Data extract Block Start

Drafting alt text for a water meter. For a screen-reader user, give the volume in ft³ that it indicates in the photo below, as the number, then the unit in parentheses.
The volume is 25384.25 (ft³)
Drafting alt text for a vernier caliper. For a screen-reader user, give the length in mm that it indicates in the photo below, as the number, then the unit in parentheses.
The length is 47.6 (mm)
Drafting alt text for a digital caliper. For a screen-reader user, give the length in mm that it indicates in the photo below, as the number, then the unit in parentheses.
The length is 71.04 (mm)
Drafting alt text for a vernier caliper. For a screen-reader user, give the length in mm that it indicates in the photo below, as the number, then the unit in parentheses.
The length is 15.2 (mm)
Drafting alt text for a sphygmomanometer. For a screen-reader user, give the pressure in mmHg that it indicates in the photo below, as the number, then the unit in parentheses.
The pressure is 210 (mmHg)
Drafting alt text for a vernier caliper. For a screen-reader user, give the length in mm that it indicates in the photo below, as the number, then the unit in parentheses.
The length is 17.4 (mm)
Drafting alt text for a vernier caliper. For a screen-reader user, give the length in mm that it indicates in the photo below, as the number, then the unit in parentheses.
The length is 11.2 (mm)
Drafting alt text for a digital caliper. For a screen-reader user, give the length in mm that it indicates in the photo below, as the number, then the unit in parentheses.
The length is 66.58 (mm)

Data extract Block End
Data extract Block Start

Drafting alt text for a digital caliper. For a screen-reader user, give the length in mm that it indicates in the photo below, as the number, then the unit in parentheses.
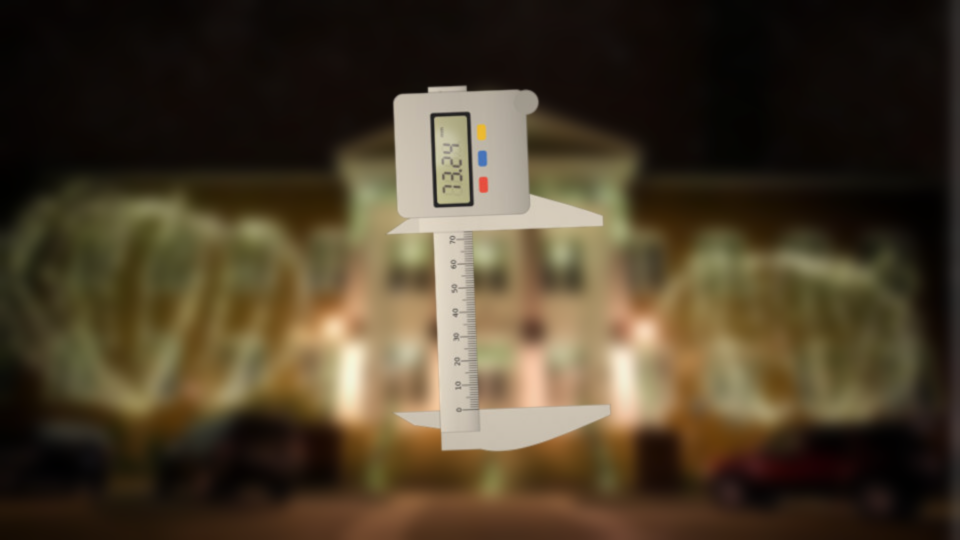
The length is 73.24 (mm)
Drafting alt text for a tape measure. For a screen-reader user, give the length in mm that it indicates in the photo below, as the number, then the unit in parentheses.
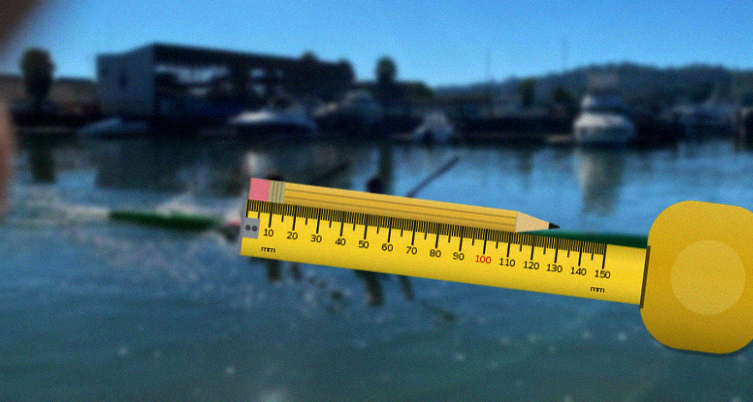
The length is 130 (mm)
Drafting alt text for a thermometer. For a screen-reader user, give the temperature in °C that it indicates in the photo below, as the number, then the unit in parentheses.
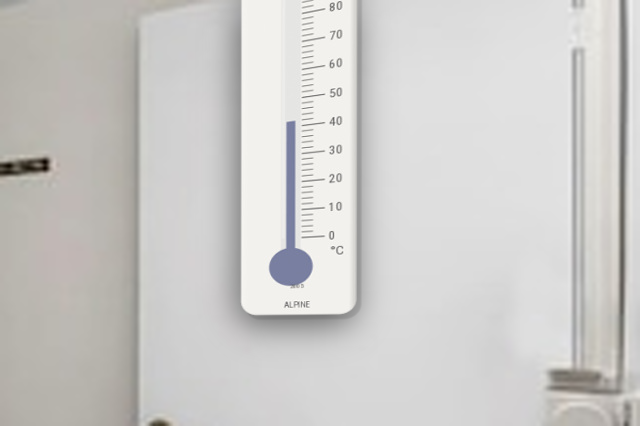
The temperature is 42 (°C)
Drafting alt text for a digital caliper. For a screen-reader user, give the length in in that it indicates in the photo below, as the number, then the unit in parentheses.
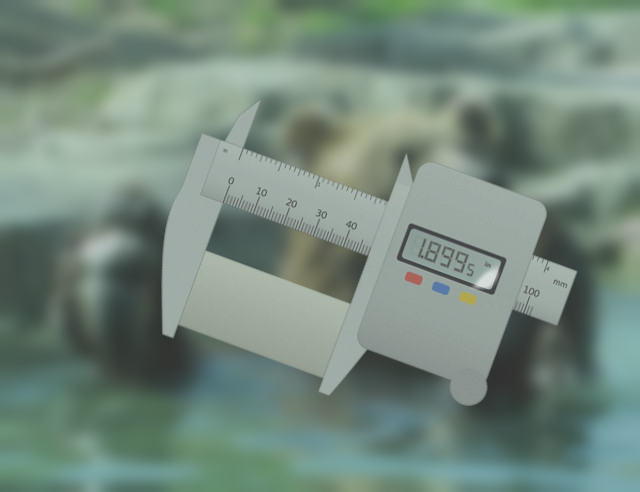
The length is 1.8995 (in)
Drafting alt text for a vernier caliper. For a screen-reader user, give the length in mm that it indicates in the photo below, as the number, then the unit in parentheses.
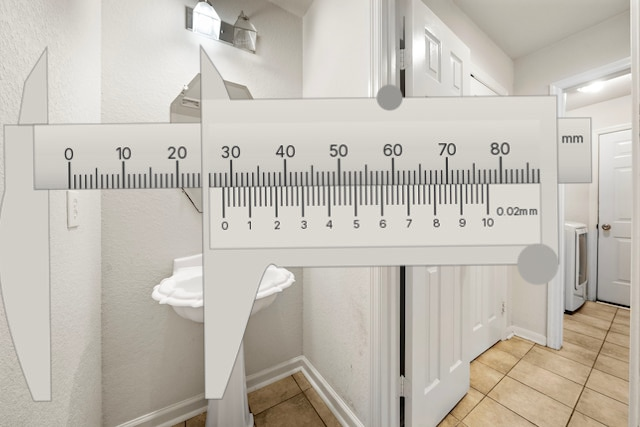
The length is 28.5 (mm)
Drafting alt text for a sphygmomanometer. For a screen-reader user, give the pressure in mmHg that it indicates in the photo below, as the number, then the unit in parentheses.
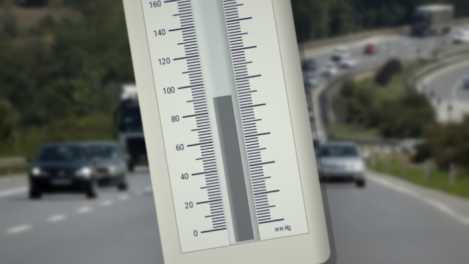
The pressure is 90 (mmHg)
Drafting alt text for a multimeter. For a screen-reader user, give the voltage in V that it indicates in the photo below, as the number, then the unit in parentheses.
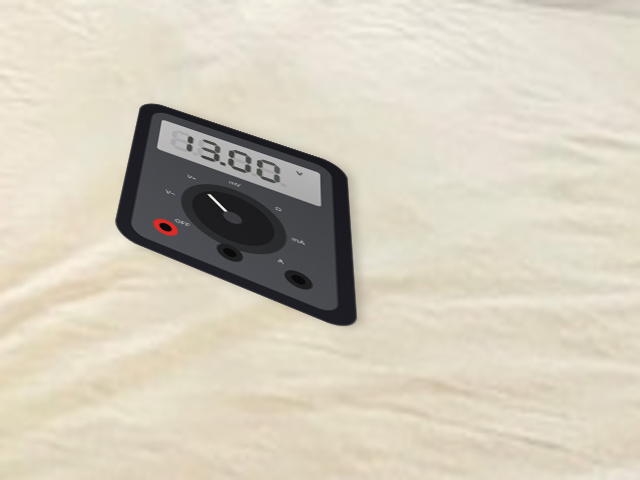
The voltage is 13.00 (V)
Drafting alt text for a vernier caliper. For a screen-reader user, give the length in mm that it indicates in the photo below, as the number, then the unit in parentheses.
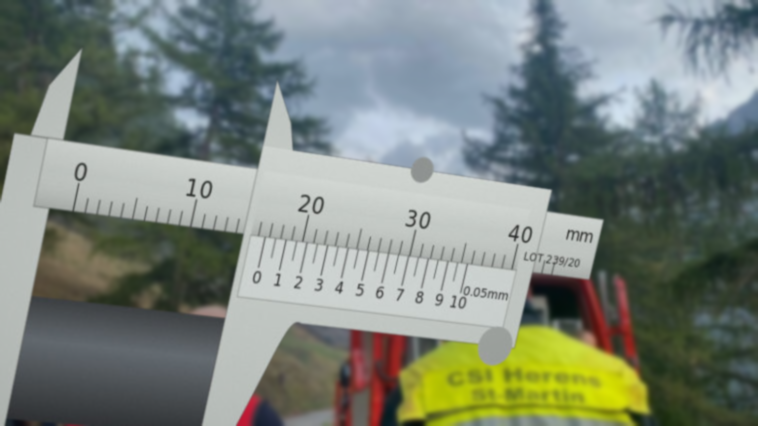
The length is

Data extract Block End
Data extract Block Start

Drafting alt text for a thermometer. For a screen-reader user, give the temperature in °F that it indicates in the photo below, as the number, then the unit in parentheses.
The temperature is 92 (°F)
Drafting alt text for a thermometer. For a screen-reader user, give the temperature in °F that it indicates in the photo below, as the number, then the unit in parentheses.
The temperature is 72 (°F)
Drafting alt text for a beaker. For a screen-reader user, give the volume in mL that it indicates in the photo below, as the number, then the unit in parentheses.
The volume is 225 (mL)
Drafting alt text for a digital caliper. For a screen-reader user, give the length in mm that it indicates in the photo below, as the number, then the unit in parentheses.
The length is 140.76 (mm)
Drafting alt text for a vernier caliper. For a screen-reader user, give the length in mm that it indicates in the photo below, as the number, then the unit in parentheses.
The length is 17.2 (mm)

Data extract Block End

• The problem: Output the records as a numbered list with blank lines left out, beginning at the line that contains "Drafting alt text for a water" and stopping after the line that contains "The length is 47.6 (mm)".

• Result:
1. Drafting alt text for a water meter. For a screen-reader user, give the volume in ft³ that it indicates in the photo below, as the number, then the unit in parentheses.
2. The volume is 25384.25 (ft³)
3. Drafting alt text for a vernier caliper. For a screen-reader user, give the length in mm that it indicates in the photo below, as the number, then the unit in parentheses.
4. The length is 47.6 (mm)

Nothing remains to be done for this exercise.